Volume 3, Chapitre 2
Wu Zichu attendait à distance, au coin de la rue. Ning Jin, sans même avoir ouvert son parapluie, s'était précipité vers Mo Yan après avoir relevé son manteau. Wu Zichu garda le silence, n'osant ni donner de conseils ni faire le moindre geste. D'abord, il craignait de gêner Ning Jin, et ensuite, même s'il savait que Ning Jin appréciait beaucoup Mo Yan, il trouvait cela déplacé.
Heureusement, ils ne restèrent que peu de temps sous l'avant-toit avant qu'il ne voie Mo Yan saluer Ning Jin d'une révérence et retourner sous la pluie. Ning Jin resta un moment seul sous l'avant-toit, l'air contrarié, semblant la fusiller du regard, jusqu'à ce que Mo Yan disparaisse dans la pluie et la brume. Ce n'est qu'alors qu'il détourna le regard à contrecœur et s'éloigna lentement.
Wu Zichu leva précipitamment son parapluie et alla à sa rencontre.
«
À ton retour, cache mes deux presse-papiers en forme de lapin des neiges de jade
», dit Ning Jin d'un ton nonchalant, sachant pertinemment que quelqu'un le protégeait de la pluie sans même lever les yeux. «
Cache-les bien, ne laisse pas cette fille les trouver. Elle devrait arriver demain après-midi.
»
"Oui."
Ning Jin marqua une pause, puis dit : « Préparez d'autres en-cas… Je crois qu'elle a perdu du poids ces derniers temps. »
« Oui. » Wu Zichu soupira intérieurement, pensant : « N'es-tu pas pareil ? »
Au moment où Ning Jin s'apprêtait à monter dans la calèche, il aperçut soudain un cavalier au galop. Avant même que celui-ci n'atteigne la calèche, le cavalier descendit de cheval et s'inclina devant Ning Jin en disant
: «
Votre Altesse, l'Empereur a décrété que vous soyez convoqué au palais.
»
« Mon frère me cherche ? »
Ning Jin fut légèrement surpris, se demandant ce qui se passait. Il monta rapidement dans la calèche et ordonna : « Retournez au manoir pour vous changer. »
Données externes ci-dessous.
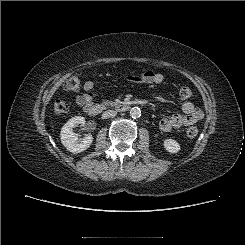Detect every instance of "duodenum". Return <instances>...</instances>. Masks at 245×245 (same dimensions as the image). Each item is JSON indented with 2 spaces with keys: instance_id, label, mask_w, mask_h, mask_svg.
<instances>
[{
  "instance_id": "410a0bca",
  "label": "duodenum",
  "mask_w": 245,
  "mask_h": 245,
  "mask_svg": "<svg viewBox=\"0 0 245 245\" xmlns=\"http://www.w3.org/2000/svg\"><path fill=\"white\" fill-rule=\"evenodd\" d=\"M131 106L129 104H118L115 107V110L120 113L129 111ZM87 113L90 116H97L103 111V107L99 104H91L86 108Z\"/></svg>"
}]
</instances>
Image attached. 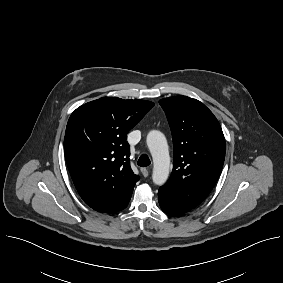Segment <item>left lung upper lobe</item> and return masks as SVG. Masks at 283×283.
<instances>
[{
    "label": "left lung upper lobe",
    "instance_id": "1",
    "mask_svg": "<svg viewBox=\"0 0 283 283\" xmlns=\"http://www.w3.org/2000/svg\"><path fill=\"white\" fill-rule=\"evenodd\" d=\"M173 138V171L166 190L175 203L189 211L198 206L215 186L225 159V139L213 113L187 96L164 98Z\"/></svg>",
    "mask_w": 283,
    "mask_h": 283
}]
</instances>
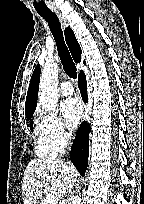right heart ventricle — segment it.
<instances>
[{
  "label": "right heart ventricle",
  "mask_w": 144,
  "mask_h": 204,
  "mask_svg": "<svg viewBox=\"0 0 144 204\" xmlns=\"http://www.w3.org/2000/svg\"><path fill=\"white\" fill-rule=\"evenodd\" d=\"M36 133H37V140L35 145V151L37 155L41 158L52 159L58 155L54 148H52L42 137L40 127L38 122L36 121Z\"/></svg>",
  "instance_id": "e07e8e85"
}]
</instances>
Le lendemain, Mo Yan hésitait fortement à se rendre à la résidence du prince Ning, mais elle craignait que Ning Jin ne vienne réellement dans la préfecture de Kaifeng, ce qui ne ferait qu'empirer les choses. Elle avait patrouillé les rues toute la nuit et était épuisée. Elle s'aspergea d'eau du puits pour se rafraîchir avant de reprendre des forces. Trop paresseuse pour attendre l'après-midi, elle se rhabilla rapidement et se dirigea vers la résidence du prince Ning.
Les domestiques du palais du prince Ning semblaient à peine se lever. Lorsqu'ils ouvrirent la porte, ils étaient encore ensommeillés. On agita plusieurs fois l'insigne du connétable sous leur nez avant qu'ils ne se réveillent enfin et laissent entrer Mo Yan.
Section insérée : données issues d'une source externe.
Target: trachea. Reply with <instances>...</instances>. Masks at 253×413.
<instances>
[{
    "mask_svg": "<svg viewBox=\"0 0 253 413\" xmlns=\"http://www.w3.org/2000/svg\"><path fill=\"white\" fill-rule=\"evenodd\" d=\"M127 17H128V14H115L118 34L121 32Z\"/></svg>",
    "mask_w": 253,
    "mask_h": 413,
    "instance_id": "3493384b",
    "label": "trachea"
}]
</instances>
« Son Altesse le prince Ning ne s'est pas encore levé. Officier Mo, veuillez patienter ici pendant que je vais l'informer. »
Mo Yan hocha légèrement la tête, retira son imperméable et son chapeau de paille et les posa contre le mur extérieur, puis choisit la chaise la plus proche de la fenêtre dans le petit couloir latéral pour s'asseoir et attendre.
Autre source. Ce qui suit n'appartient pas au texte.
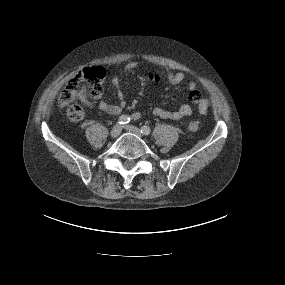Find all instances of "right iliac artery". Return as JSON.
Instances as JSON below:
<instances>
[{
  "label": "right iliac artery",
  "mask_w": 285,
  "mask_h": 285,
  "mask_svg": "<svg viewBox=\"0 0 285 285\" xmlns=\"http://www.w3.org/2000/svg\"><path fill=\"white\" fill-rule=\"evenodd\" d=\"M129 122H130V117L127 116V115H122L118 119V123L121 124V125L127 124Z\"/></svg>",
  "instance_id": "1"
}]
</instances>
La pluie continuait de tomber doucement. Un bosquet de bananiers poussait devant la fenêtre, et les gouttes de pluie tambourinaient dessus, produisant un agréable tintement. Ici, hormis le bruit de la pluie, un silence étrange régnait. Mo Yan baissa légèrement la tête et ferma les yeux…
Elle ne savait pas quand cela avait commencé, mais elle aimait beaucoup écouter la pluie en silence. Il lui semblait que tant qu'elle tendait l'oreille, elle pouvait entendre ce souffle familier mêlé au bruit de la pluie.